▸ **文本节选**:
************
对于服装的价格与美学,因为打折而被混淆了。本来我们应该选择那些精美的服饰,买上少数的几件,却往往因为贪求便宜,而买了许多品质不是很好,自己不是很喜欢的东西。由于外在环境的打折,我们对于美的要求也随之打折,心灵也跟着打折了。

其实,对于季节,或是心灵的创发,我们应该有一种决然的态度,也就是把全部的精神力投注于某一个焦点,以生命来融入,既不留意去年冬季的残雪,也不对今年的冬天做过度的期待,现在既然是春天了,与其逛街去闲置冬装,还不如脱下重装,体验一下春天的自由与阳光。因为去年的冬天已不可追回,今年的冬季则还寄放在乌何有之乡。

有一个禅的故事可以说明这样的心情:

一粒榕树的种子偶然落在地里,它对自己生命的未来感到迷惑,抬起头来看见一棵百年的榕树—它的母亲—正昂然地站立在蓝天的背景下。

种子说:“妈妈,您怎么能如此伟大地站立在大地之上呢?”

榕树说:“这不是伟大,只是一种自然的生长呀!我们在季节中长大,吸收雨露阳光,甚至接受狂风与闪电的考验,每一粒榕树的种子,只要健康就会长大,你也一样呀,孩子!”
************
▸ **待查记录**:
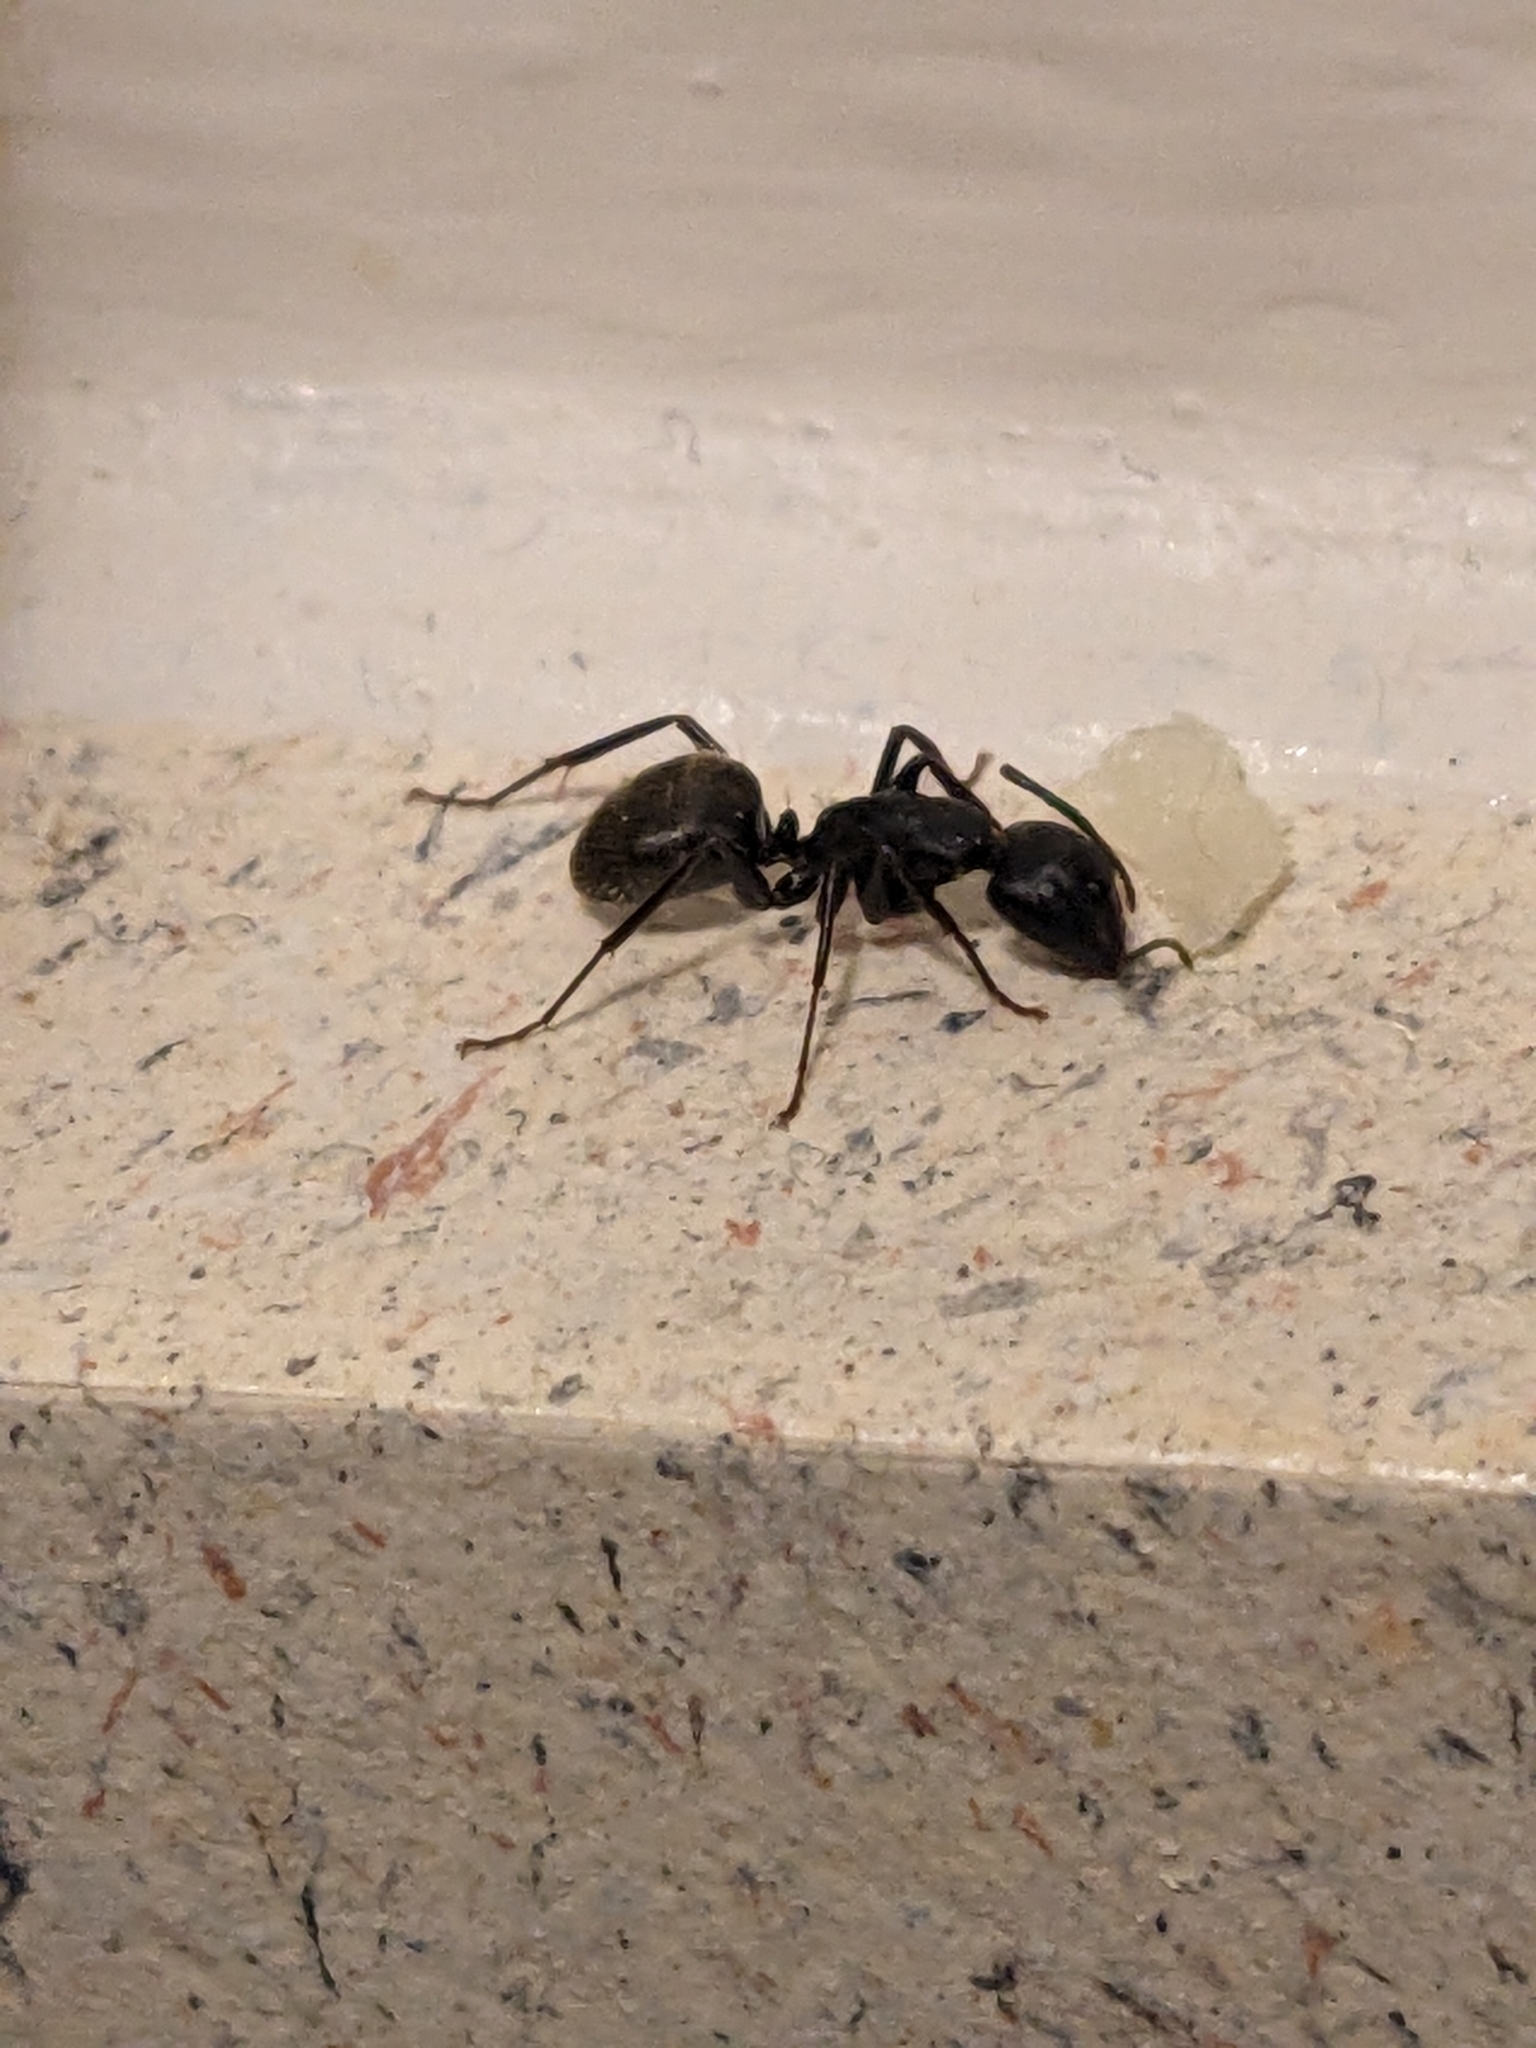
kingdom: Animalia
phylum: Arthropoda
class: Insecta
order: Hymenoptera
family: Formicidae
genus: Camponotus
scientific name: Camponotus pennsylvanicus
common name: Black carpenter ant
************
▸ **任务要求**: 将前面的文本节选完整返回,一字不改。

▸ **参考答案**:
对于服装的价格与美学,因为打折而被混淆了。本来我们应该选择那些精美的服饰,买上少数的几件,却往往因为贪求便宜,而买了许多品质不是很好,自己不是很喜欢的东西。由于外在环境的打折,我们对于美的要求也随之打折,心灵也跟着打折了。

其实,对于季节,或是心灵的创发,我们应该有一种决然的态度,也就是把全部的精神力投注于某一个焦点,以生命来融入,既不留意去年冬季的残雪,也不对今年的冬天做过度的期待,现在既然是春天了,与其逛街去闲置冬装,还不如脱下重装,体验一下春天的自由与阳光。因为去年的冬天已不可追回,今年的冬季则还寄放在乌何有之乡。

有一个禅的故事可以说明这样的心情:

一粒榕树的种子偶然落在地里,它对自己生命的未来感到迷惑,抬起头来看见一棵百年的榕树—它的母亲—正昂然地站立在蓝天的背景下。

种子说:“妈妈,您怎么能如此伟大地站立在大地之上呢?”

榕树说:“这不是伟大,只是一种自然的生长呀!我们在季节中长大,吸收雨露阳光,甚至接受狂风与闪电的考验,每一粒榕树的种子,只要健康就会长大,你也一样呀,孩子!”